Austin se acercó, rompiendo la distancia con paso tranquilo. Fabiola, a unos pasos, se quedó mirando. Lucas Costa —su socio y amigo— lo siguió discretamente. Y detrás, Lorenzo Bianchi, el hombre que manejaba los asuntos sucios del puerto, lo observaba todo como quien ya sabe cómo va a terminar cada movimiento.

—Costelo —dijo Demetrio, sin dejar de mirar la tumba.

—Gambino —respondió Austin, firme.

—No es momento de hablar de negocios… pero tú y yo deberíamos sentarnos pronto.

—Si son buenos negocios que me convengan, estoy más que dispuesto —respondió Austin, con una media sonrisa.

—Mi secretaria se comunicará contigo —agregó Demetrio, antes de voltear a mirar directamente a los ojos de Austin por primera vez—. Clara, ¿puedes agendar eso?
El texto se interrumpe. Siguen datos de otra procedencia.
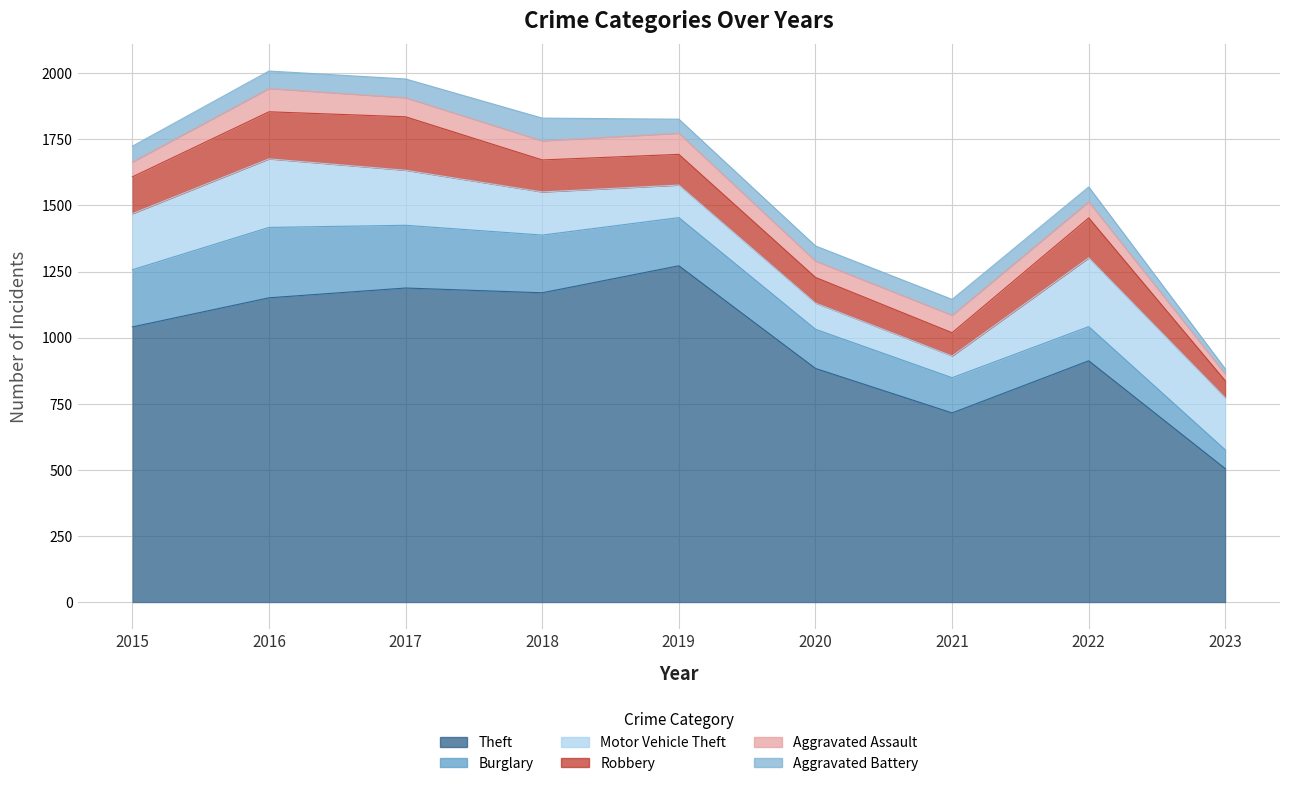

Which series has the widest spread of values?

Theft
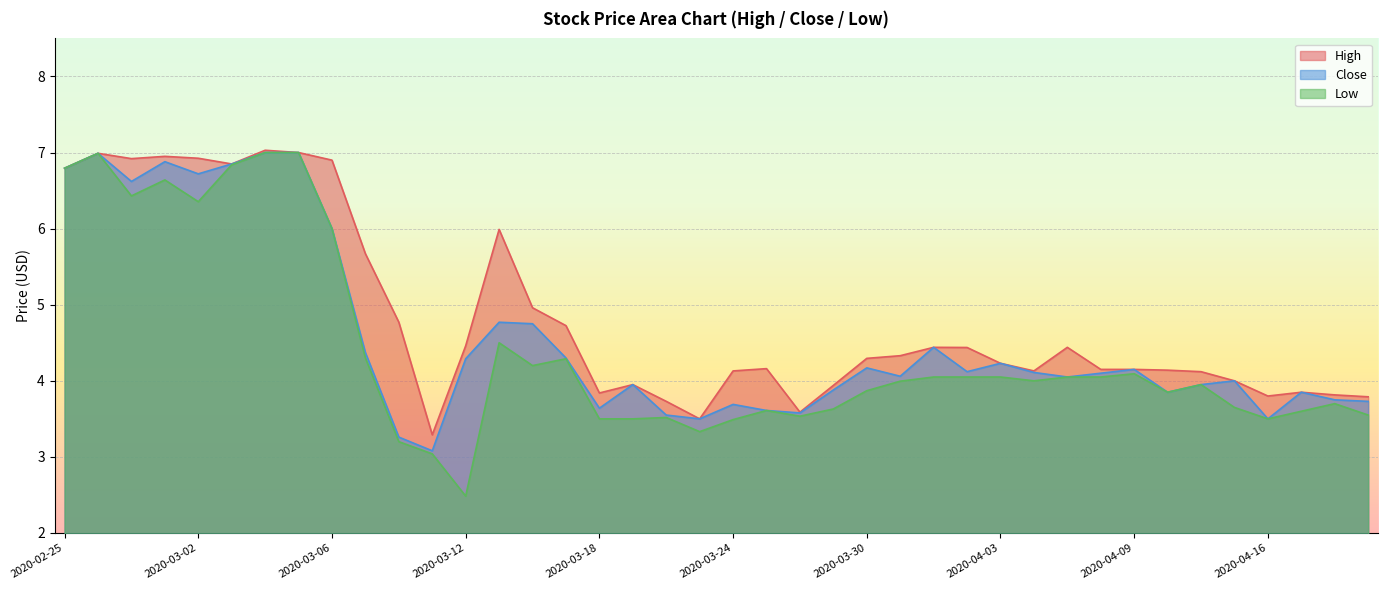

How many values in the High series are below 4?

11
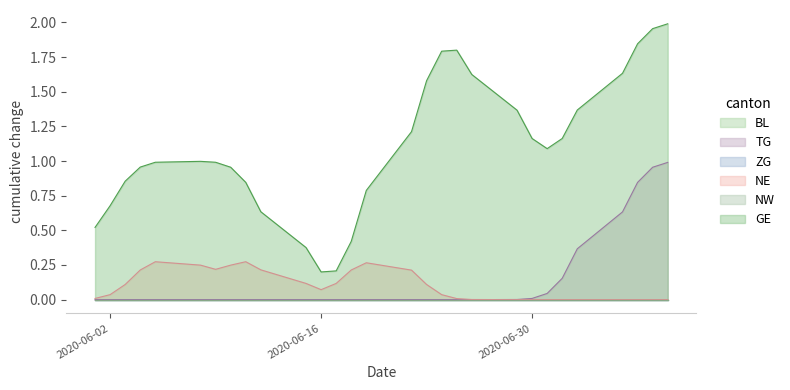

The GE series shows 1 at 2020-07-13. True or false?

False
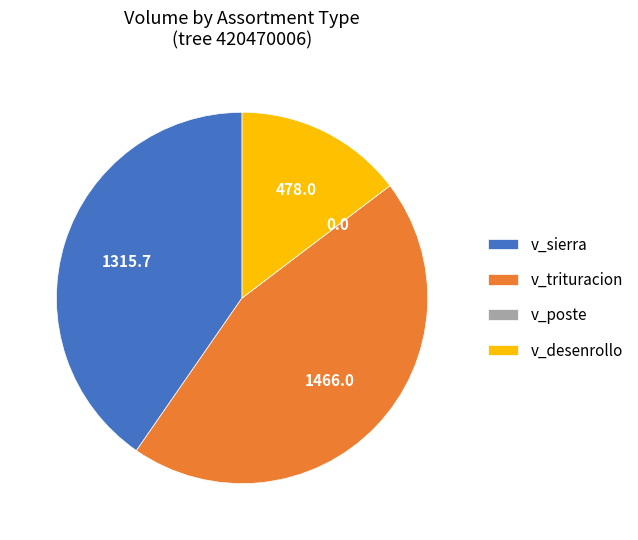

What is the ratio of the value at v_desenrollo to the value at v_sierra?

0.4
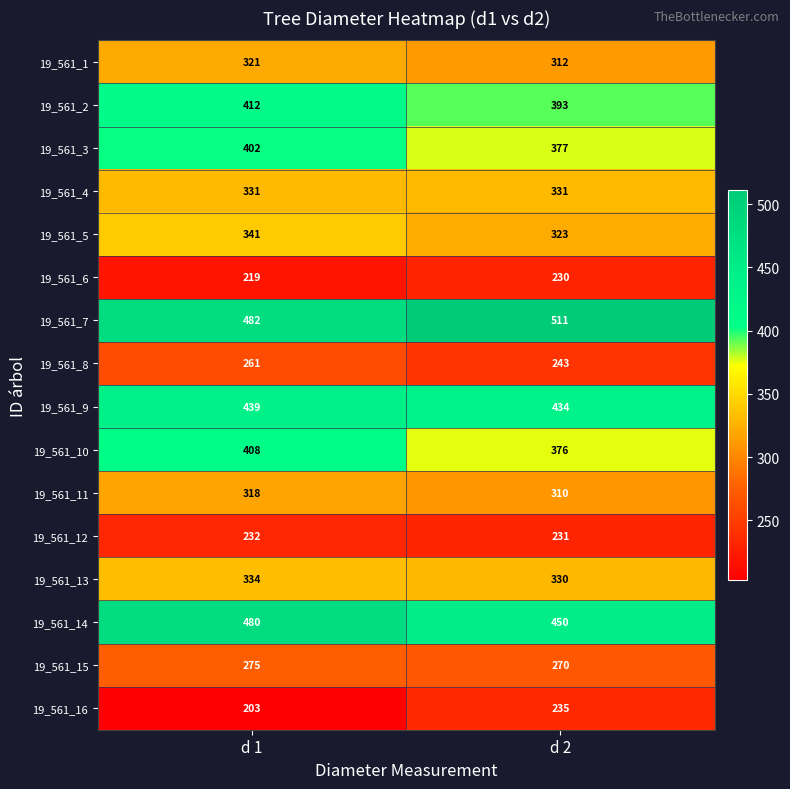

What is the spread (max minus min) of values at d 2?

281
Desde unos pasos más atrás, Clara Moretti —la elegante y leal secretaria de Austin— se acercó. Ella y Demetrio ya habían cruzado mensajes por canales discretos. Es tanta su confianza que su mano se posó con naturalidad en su cadera. Ella sabía cómo moverse en esos terrenos donde la muerte y el poder caminaban juntos.

—Será un gusto, señor Gambino —dijo Clara con diplomacia. Pero su tono firme demostraba que era mucho más que una secretaria bonita.